**Text excerpt:**

__________________________________________________

I was asked to find out what the vendor is doing, and in doing so hopefully determine the root cause so it can be corrected. I am offsite when the situation arises and the client needs to move fast to continue operations (i.e. call the vendor immediately). I provided a script for the in-house IT folks to run when the database locks up, and before they call the vendor for support, that:
1. Starts a trace that captures various columns for the SP:Starting and SQL:BatchStarting events.
2. Captures to a table a snapshot of all sessions, the SQL executing on each SPID and any blocking chains they are participating in.
After the vendor does their magic I have the IT folks a run a second script that stops the trace. The issue has occurred four times in the last two days and I have narrowed it down to extensive blocking issues within the database. The "magic" has been identified as the vendor logging in, opening Activity Monitor, and killing the SPID at the head of the blocking chain.
The first snapshot shows two head blockers, both from the same client host. That has me imagining they may have kicked off two of the same report inadvertently or something of the like, but that's only in the back of my mind (or wherever imagination happens).

__________________________________________________

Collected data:

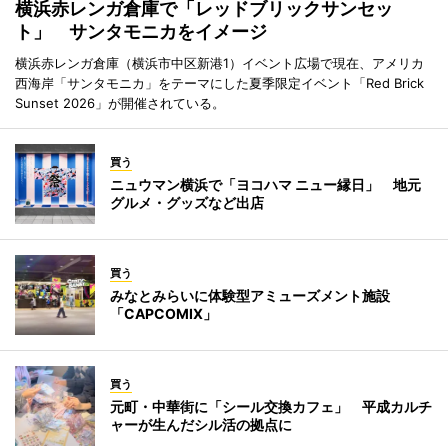
横浜赤レンガ倉庫で「レッドブリックサンセッ
ト」 サンタモニカをイメージ
横浜赤レンガ倉庫（横浜市中区新港1）イベント広場で現在、アメリカ
西海岸「サンタモニカ」をテーマにした夏季限定イベント「Red Brick
Sunset 2026」が開催されている。
買う
ニュウマン横浜で「ヨコハマ ニュー縁日」 地元
グルメ・グッズなど出店
買う
みなとみらいに体験型アミューズメント施設
「CAPCOMIX」
買う
元町・中華街に「シール交換カフェ」 平成カルチ
ャーが生んだシル活の拠点に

__________________________________________________

**Task A:** From the post about database blocking, reproduce the passage that starts at the words "I was asked" and ends after the words "are participating in.".
**Task B:** In the post about database blocking, what does the vendor do after logging in?
Answer from the post about database blocking alone.

**Task answer A:**
I was asked to find out what the vendor is doing, and in doing so hopefully determine the root cause so it can be corrected. I am offsite when the situation arises and the client needs to move fast to continue operations (i.e. call the vendor immediately). I provided a script for the in-house IT folks to run when the database locks up, and before they call the vendor for support, that:
1. Starts a trace that captures various columns for the SP:Starting and SQL:BatchStarting events.
2. Captures to a table a snapshot of all sessions, the SQL executing on each SPID and any blocking chains they are participating in.

**Task answer B:** The vendor opens Activity Monitor and kills the SPID at the head of the blocking chain.